Much of this success, he says, stems from his time at the DSSC.
"While you're a student at the DSSC, you don't really think about what will help you in the future. You look back, though, and see that you really have benefited from the practical focus, the close interaction with industry, the multidisciplinary nature of the center and the innovation we strived for. We really felt that we were working on cutting-edge projects and we weren't afraid to take on any challenges," he said. "There's definitely something very special about the DSSC."
That something special was, among other things, the center's ability to mobilize multiple professors to work on an exiting problem, regardless of discipline, Wang says. His experience at the DSSC also helped condition him to trying new things and new areas of experimentation, especially when his funding options in data storage were shrinking.
"I really had to branch out and develop new research areas. When you do that, you have to be brave," he said. "If you don't know something, you pick up a book, read it and become expert in it. I think I learned a lot of that at the DSSC. That helped me open new areas at Stanford, which has probably been the key to my success here."
Another key to Wang's success has been his experience with professors like Kryder, who gave him advice in 1993 that has guided him throughout his career at Stanford.
"Mark always said that, as a professor, you have to hire great students and then you have to let the great students do great things," Wang said. "Don't tie their hands. That's so true in academia."

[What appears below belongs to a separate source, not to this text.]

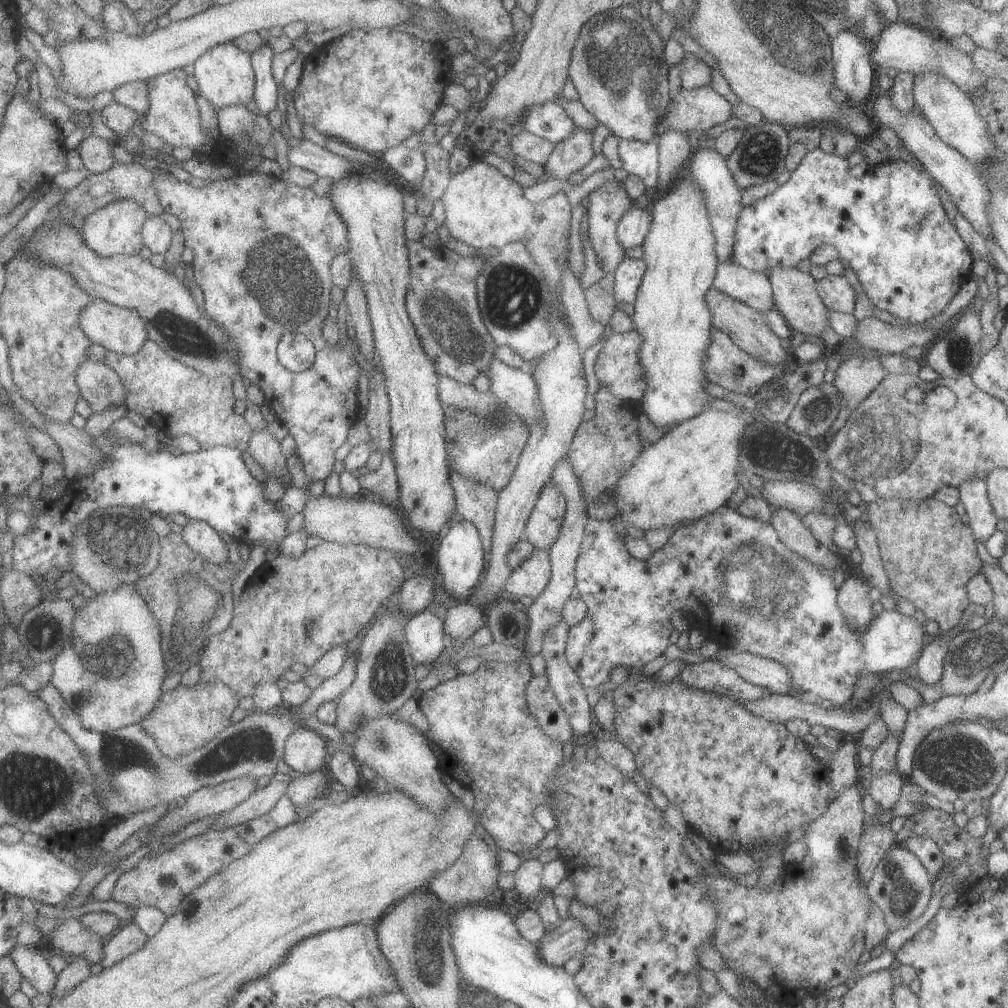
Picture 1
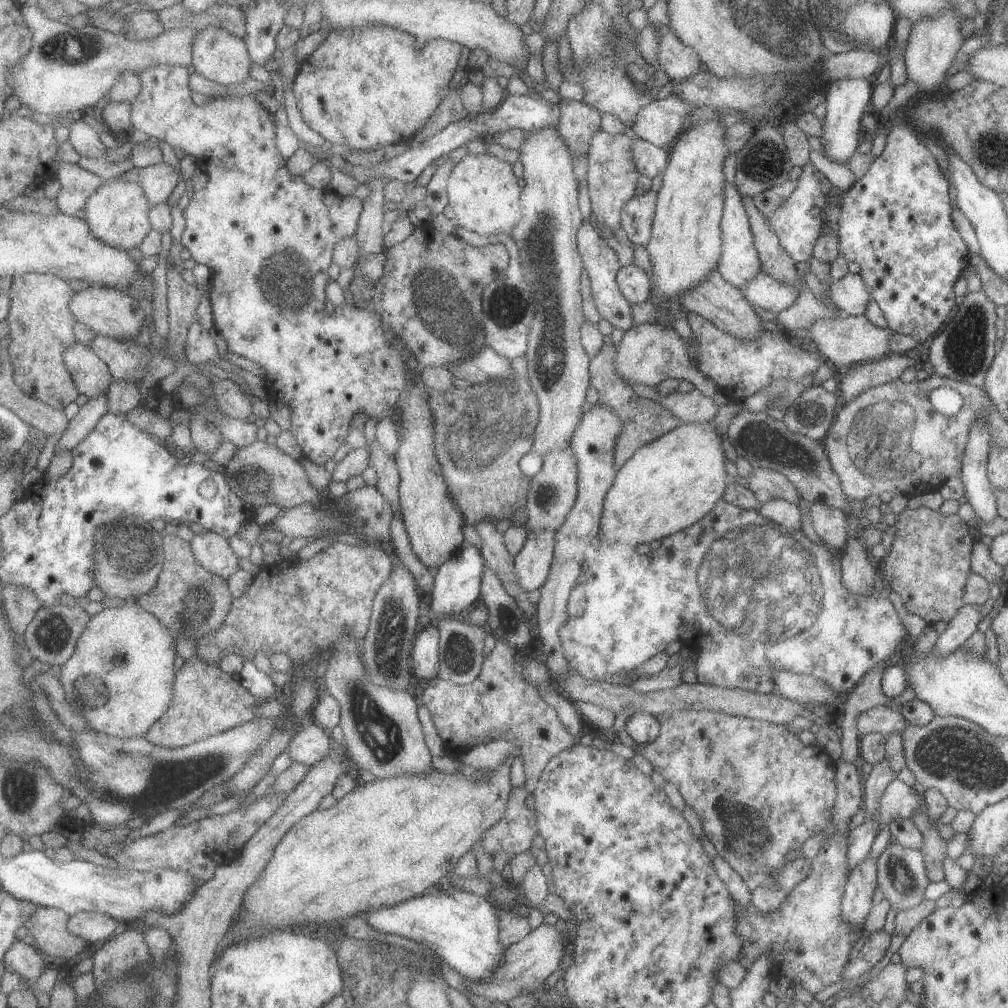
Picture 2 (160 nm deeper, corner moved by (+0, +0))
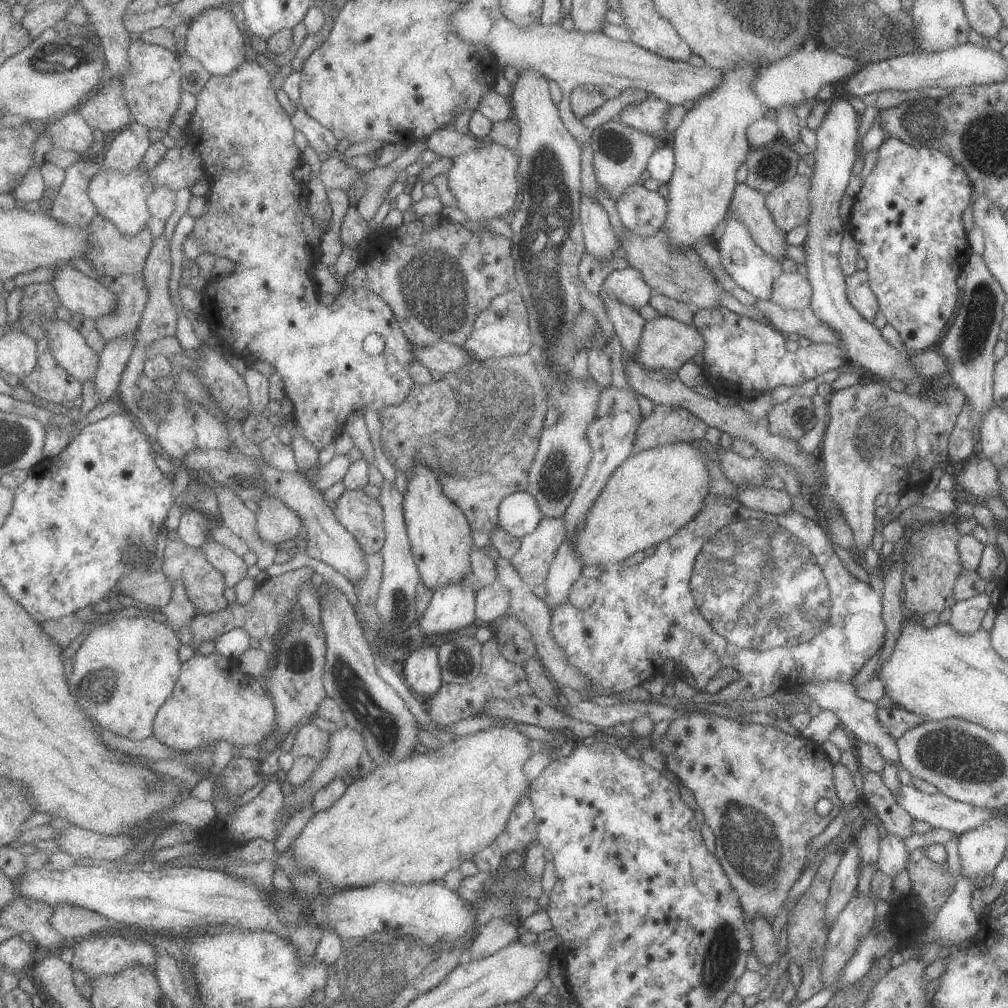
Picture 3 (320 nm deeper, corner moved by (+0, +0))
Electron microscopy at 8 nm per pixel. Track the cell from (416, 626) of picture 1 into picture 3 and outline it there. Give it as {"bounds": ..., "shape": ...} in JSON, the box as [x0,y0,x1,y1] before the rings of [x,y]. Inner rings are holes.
{"bounds":[405,645,442,701],"shape":[[[424,645],[407,656],[405,685],[421,701],[435,695],[442,687],[439,664],[435,648]]]}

After nearly 20 years as a teacher and researcher, Wang holds firm to his goals: to make high-impact research and be a good teacher. And he's excited about what the future holds for his work, including a possible expansion into drug development. "There are so many complicated diseases like cancer and Alzheimer's disease, and few cures," he said. "The rate of drugs coming out of the pipeline is dwindling, so maybe an engineer can contribute to that area."
While Wang might argue that serendipity brought him to Stanford, he offers current DSSC students two concrete ways to be successful in their careers.
"Never underestimate yourself," he said. "And never give up."